= Work request 1 =
In the book review, what is the only thing the book is compared to?
= Work request 2 =
Please set down the part of the book review that begins at the words "The narrative is" and stops after "people surrounding them.".
= Work request 3 =
Resume the book review after its final sentence and carry it on.

= Passage provided =
————————

It took me a long time to read this book. When I was reading How to Cope with Intense Drama and Survive, I found myself gripped and propelled forward with a pace and nuance I have rarely experienced. I love to read. I am a writer, so I read a lot. This review is difficult, not in the sense that I have anything negative to say, but I am somewhat speechless. As a woman who has a family history filled with current and past mental illness, this was a very difficult read.

The narrative is enthralling and concise. The descriptions are horrific and mind-blowing. The emotional upheaval I experience throughout this book is unmatched thus far in my lifetime. The only thing I can equate this book to is the ocean. Beautiful, clarifying, refreshing, and inspiring. In the same breath, this story, like the ocean, is overwhelming, thought-provoking, real, emotional, horrific, and powerful.

How to Cope with Intense Drama and Survive is the closest dual sided narrative about mental illness in the world. Leaving out the medical jargon and social stigmas it tells the hard, ugly truth. Pulling you in and not letting go, even when you walk away from reading it for a while. It changes your perspective, your empathy, and your understanding of the devastation mental illness has on not only the person but the people surrounding them.

A few years ago, I watched a scene in one of my favorite shows, The Blacklist. In it, the Main Character describes the aftermath of suicide.

————————

Transcribed page contents
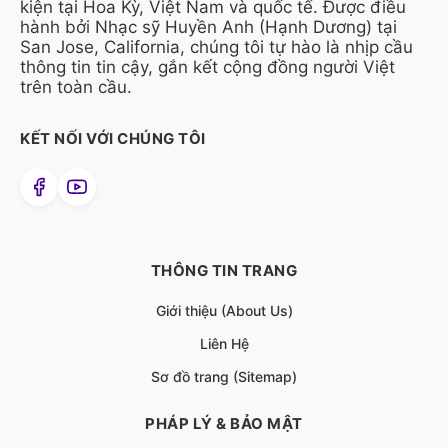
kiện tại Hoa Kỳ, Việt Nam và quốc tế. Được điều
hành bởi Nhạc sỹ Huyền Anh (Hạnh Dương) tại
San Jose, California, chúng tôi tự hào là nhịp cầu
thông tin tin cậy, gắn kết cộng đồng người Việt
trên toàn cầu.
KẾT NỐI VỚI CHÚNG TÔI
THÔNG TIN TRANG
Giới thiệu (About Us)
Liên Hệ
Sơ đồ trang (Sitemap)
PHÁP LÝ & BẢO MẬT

————————

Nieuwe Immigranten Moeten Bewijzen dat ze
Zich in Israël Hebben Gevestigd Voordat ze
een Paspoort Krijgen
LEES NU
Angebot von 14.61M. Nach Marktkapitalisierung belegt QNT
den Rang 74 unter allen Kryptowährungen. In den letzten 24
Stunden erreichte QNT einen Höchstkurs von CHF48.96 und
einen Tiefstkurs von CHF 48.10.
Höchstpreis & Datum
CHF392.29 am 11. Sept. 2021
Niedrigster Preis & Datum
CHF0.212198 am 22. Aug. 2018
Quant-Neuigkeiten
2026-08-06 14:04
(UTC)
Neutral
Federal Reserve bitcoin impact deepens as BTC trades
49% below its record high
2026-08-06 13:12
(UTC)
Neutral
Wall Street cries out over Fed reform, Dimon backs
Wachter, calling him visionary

————————

= Your response 1 =
The ocean.

= Your response 2 =
The narrative is enthralling and concise. The descriptions are horrific and mind-blowing. The emotional upheaval I experience throughout this book is unmatched thus far in my lifetime. The only thing I can equate this book to is the ocean. Beautiful, clarifying, refreshing, and inspiring. In the same breath, this story, like the ocean, is overwhelming, thought-provoking, real, emotional, horrific, and powerful.

How to Cope with Intense Drama and Survive is the closest dual sided narrative about mental illness in the world. Leaving out the medical jargon and social stigmas it tells the hard, ugly truth. Pulling you in and not letting go, even when you walk away from reading it for a while. It changes your perspective, your empathy, and your understanding of the devastation mental illness has on not only the person but the people surrounding them.

= Your response 3 =
Have you ever seen the aftermath of a suicide bombing? I have. … The shock wave knocked me flat, blew out my eardrums. I couldn’t hear. The smoke… It was like being underwater. I went inside. A nightmare. Blood. Parts of people. You could tell where (he) was standing when the vest blew. It was like a perfect circle of death. There was almost nothing left of the people closest to him. 17 dead, 46 injured. Blown to pieces. The closer they were to the bomber, the more horrific the effect. That’s every suicide. Every single one. An act of terror perpetrated against everyone who’s ever known you… Everyone who’s ever loved you. The people closest to you… the ones who cherish you… are the ones who suffer the most pain, the most damage.

This emotional speech shook my core. This book flattened me.


Kudos to M LeMont and Taylor Green on such a masterpiece. Well done. 

Buy it Here!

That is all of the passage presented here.